Take the entries below and print only the lines from the one with "Navette talmondaise" through the one with "de alergie la tipurile respective de", exactly as they stand, both ends included.

BEGIN

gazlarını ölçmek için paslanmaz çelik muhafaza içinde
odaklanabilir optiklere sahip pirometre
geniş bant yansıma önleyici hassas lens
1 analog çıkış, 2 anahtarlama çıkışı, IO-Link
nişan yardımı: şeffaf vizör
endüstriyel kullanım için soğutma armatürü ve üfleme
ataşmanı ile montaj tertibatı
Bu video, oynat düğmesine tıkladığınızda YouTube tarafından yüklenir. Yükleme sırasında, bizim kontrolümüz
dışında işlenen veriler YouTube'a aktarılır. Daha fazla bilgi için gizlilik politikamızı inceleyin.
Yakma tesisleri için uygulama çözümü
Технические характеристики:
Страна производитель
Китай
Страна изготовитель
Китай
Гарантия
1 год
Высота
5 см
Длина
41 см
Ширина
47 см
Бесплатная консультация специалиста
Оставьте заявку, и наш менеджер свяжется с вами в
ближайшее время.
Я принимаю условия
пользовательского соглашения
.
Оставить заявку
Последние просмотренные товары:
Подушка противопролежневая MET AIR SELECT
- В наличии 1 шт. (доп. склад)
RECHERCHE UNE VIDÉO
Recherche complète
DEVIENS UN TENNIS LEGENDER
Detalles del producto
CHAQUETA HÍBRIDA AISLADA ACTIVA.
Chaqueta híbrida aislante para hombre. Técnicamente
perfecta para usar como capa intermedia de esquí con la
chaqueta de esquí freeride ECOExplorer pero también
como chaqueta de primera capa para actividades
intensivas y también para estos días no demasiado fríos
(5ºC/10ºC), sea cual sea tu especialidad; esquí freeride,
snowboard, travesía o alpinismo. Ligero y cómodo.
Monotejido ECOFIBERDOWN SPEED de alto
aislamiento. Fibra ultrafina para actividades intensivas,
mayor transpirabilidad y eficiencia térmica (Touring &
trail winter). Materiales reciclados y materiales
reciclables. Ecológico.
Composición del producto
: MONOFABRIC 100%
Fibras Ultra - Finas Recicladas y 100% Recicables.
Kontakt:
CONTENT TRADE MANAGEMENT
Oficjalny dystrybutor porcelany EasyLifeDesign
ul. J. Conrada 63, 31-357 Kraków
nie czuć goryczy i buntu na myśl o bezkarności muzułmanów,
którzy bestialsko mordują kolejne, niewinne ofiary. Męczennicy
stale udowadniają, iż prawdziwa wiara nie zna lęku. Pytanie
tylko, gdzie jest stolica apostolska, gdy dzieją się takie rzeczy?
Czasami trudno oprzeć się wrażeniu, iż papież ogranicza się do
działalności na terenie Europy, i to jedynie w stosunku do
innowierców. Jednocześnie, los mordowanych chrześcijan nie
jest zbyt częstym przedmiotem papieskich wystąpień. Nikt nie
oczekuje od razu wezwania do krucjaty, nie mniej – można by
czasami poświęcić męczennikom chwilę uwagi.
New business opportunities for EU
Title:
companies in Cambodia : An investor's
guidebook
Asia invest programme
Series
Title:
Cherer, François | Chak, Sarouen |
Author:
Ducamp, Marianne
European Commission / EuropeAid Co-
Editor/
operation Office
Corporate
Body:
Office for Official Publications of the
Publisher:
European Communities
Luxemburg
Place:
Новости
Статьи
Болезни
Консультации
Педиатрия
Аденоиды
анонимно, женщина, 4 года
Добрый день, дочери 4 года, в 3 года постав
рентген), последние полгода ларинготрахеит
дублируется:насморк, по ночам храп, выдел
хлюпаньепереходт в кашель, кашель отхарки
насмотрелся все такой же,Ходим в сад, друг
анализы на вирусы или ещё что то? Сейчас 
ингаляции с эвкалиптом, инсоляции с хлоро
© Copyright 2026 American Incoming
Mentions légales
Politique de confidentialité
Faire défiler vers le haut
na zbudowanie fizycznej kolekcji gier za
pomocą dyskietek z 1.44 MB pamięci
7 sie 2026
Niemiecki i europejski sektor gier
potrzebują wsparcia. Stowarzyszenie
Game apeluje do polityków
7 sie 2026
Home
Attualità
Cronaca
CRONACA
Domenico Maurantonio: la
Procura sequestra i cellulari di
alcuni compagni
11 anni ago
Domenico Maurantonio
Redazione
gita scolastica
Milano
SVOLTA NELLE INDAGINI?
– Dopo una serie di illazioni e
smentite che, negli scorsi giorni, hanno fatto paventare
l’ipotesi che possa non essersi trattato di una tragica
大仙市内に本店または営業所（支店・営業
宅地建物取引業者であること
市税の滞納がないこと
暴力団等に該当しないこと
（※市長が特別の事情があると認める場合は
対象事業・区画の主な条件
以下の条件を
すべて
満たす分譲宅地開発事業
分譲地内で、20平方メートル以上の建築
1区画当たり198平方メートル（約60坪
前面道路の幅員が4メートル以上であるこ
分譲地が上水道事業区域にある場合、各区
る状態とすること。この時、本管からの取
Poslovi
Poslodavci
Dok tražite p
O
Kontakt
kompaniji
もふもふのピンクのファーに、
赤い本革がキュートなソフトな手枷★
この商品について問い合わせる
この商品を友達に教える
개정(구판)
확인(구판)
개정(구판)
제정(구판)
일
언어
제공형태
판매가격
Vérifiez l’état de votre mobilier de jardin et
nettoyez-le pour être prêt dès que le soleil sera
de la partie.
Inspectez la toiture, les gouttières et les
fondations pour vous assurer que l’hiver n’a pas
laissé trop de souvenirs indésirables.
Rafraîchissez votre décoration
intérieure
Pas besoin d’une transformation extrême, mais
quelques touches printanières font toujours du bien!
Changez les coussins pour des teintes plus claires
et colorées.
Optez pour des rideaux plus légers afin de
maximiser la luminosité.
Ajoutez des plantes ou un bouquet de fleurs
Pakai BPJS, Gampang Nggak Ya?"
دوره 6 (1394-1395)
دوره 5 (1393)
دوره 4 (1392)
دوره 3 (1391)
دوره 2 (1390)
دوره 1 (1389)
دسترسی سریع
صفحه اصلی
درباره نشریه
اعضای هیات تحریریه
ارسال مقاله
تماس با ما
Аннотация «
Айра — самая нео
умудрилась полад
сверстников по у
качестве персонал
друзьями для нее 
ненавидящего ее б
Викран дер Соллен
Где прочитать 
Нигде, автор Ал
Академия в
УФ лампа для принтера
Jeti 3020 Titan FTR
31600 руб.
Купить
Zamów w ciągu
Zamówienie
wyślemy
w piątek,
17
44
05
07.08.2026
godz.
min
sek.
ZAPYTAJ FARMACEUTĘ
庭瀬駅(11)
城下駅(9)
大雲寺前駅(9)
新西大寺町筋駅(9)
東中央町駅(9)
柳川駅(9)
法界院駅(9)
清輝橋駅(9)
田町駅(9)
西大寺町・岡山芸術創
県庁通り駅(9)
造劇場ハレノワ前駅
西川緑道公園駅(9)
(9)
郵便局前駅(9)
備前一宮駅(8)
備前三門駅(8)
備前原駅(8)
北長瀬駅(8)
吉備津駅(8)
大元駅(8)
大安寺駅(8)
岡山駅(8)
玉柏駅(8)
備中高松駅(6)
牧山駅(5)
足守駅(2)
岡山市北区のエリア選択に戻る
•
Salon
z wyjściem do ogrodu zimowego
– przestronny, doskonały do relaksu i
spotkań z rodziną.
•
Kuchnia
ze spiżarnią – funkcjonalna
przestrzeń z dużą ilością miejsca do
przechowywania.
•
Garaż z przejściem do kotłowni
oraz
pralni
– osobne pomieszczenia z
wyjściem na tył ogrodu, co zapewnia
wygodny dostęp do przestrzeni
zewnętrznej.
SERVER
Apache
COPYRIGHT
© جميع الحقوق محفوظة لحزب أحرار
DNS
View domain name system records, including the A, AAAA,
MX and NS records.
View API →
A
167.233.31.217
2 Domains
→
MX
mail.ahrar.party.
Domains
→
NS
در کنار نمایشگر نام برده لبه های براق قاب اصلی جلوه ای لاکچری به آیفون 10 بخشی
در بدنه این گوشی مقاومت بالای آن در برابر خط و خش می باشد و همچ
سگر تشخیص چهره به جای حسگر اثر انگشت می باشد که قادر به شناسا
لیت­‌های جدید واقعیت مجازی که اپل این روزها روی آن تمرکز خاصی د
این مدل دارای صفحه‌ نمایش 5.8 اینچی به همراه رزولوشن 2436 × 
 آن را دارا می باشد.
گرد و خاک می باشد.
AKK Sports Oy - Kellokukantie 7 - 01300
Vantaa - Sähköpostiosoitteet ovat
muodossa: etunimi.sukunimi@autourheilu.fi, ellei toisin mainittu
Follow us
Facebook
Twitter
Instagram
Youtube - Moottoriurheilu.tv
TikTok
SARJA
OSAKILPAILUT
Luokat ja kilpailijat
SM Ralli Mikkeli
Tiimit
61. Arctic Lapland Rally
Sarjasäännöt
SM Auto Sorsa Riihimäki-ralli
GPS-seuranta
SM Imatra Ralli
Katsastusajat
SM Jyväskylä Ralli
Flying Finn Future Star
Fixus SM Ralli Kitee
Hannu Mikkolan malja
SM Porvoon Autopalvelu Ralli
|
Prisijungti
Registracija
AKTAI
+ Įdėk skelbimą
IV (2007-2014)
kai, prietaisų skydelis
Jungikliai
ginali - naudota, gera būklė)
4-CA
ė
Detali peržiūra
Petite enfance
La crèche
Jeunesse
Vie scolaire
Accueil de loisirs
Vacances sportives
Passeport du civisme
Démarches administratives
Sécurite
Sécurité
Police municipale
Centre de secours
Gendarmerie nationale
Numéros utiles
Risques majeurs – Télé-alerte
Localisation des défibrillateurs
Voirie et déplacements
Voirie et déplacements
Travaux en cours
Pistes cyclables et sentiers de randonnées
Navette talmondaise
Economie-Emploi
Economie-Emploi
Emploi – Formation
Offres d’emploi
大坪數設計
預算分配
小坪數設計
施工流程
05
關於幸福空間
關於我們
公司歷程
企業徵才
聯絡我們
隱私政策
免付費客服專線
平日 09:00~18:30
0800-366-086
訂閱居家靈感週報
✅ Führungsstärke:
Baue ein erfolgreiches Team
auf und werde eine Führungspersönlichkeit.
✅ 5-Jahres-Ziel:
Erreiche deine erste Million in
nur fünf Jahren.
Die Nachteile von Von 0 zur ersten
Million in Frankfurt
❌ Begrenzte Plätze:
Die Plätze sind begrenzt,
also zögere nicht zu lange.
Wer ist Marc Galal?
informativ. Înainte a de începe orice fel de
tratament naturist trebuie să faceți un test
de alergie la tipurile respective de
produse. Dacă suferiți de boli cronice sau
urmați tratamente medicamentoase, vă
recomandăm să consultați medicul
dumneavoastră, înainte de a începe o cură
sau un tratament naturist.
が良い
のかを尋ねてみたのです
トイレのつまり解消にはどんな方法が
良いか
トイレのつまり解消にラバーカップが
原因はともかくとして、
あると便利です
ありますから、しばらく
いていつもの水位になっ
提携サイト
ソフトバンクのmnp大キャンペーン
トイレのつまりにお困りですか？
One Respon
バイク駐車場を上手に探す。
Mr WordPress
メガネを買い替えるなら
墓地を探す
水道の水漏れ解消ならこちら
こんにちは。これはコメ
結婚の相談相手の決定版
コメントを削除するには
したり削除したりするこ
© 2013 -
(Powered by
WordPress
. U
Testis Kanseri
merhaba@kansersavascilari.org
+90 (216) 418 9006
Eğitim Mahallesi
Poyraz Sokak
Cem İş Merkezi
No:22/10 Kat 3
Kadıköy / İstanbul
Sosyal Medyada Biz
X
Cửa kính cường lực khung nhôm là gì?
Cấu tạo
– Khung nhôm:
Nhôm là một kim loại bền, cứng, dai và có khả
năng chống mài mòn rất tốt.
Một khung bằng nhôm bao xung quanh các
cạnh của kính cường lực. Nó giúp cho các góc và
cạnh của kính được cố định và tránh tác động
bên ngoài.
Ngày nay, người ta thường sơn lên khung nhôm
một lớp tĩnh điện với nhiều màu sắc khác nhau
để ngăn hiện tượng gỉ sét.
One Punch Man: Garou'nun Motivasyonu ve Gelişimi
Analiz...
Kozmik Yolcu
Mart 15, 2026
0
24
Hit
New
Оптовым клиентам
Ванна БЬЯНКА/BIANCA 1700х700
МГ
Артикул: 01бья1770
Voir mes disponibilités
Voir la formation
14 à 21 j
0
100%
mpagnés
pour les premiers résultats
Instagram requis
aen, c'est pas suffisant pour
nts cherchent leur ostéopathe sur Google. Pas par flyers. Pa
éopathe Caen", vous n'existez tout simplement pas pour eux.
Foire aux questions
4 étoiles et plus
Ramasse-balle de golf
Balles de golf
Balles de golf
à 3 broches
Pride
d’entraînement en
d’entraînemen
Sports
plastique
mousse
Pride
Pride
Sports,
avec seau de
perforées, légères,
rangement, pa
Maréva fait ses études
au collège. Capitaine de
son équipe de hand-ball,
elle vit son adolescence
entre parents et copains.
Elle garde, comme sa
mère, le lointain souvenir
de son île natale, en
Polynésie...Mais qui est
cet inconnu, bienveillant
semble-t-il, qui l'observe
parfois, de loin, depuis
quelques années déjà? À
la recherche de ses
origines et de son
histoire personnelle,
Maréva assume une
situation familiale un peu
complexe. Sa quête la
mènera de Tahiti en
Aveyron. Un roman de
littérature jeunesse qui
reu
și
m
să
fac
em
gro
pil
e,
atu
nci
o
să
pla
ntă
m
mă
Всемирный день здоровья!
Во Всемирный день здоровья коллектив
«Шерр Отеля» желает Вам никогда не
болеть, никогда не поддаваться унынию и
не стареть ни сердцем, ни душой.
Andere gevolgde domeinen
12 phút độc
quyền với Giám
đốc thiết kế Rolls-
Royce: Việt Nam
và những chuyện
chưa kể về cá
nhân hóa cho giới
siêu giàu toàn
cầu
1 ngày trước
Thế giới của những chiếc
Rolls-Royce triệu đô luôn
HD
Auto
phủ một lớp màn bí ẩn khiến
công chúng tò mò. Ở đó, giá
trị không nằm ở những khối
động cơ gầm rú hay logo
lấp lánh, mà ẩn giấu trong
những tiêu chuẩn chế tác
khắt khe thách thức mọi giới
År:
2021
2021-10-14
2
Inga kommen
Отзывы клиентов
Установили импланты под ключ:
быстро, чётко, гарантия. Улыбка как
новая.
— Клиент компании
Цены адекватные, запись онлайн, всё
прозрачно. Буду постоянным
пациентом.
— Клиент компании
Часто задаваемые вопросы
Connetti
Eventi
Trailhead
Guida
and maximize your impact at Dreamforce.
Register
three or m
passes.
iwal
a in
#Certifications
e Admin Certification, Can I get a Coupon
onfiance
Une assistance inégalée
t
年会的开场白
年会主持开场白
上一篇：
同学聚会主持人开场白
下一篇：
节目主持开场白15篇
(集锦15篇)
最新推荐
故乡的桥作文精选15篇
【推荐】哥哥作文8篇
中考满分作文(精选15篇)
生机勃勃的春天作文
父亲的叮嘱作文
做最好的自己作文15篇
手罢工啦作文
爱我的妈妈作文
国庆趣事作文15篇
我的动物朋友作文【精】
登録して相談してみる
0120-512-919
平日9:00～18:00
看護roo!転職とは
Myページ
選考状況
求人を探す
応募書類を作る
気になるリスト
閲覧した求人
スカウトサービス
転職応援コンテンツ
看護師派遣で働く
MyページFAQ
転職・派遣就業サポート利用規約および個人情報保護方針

END

**Response to this exercise**
Navette talmondaise
Economie-Emploi
Economie-Emploi
Emploi – Formation
Offres d’emploi
大坪數設計
預算分配
小坪數設計
施工流程
05
關於幸福空間
關於我們
公司歷程
企業徵才
聯絡我們
隱私政策
免付費客服專線
平日 09:00~18:30
0800-366-086
訂閱居家靈感週報
✅ Führungsstärke:
Baue ein erfolgreiches Team
auf und werde eine Führungspersönlichkeit.
✅ 5-Jahres-Ziel:
Erreiche deine erste Million in
nur fünf Jahren.
Die Nachteile von Von 0 zur ersten
Million in Frankfurt
❌ Begrenzte Plätze:
Die Plätze sind begrenzt,
also zögere nicht zu lange.
Wer ist Marc Galal?
informativ. Înainte a de începe orice fel de
tratament naturist trebuie să faceți un test
de alergie la tipurile respective de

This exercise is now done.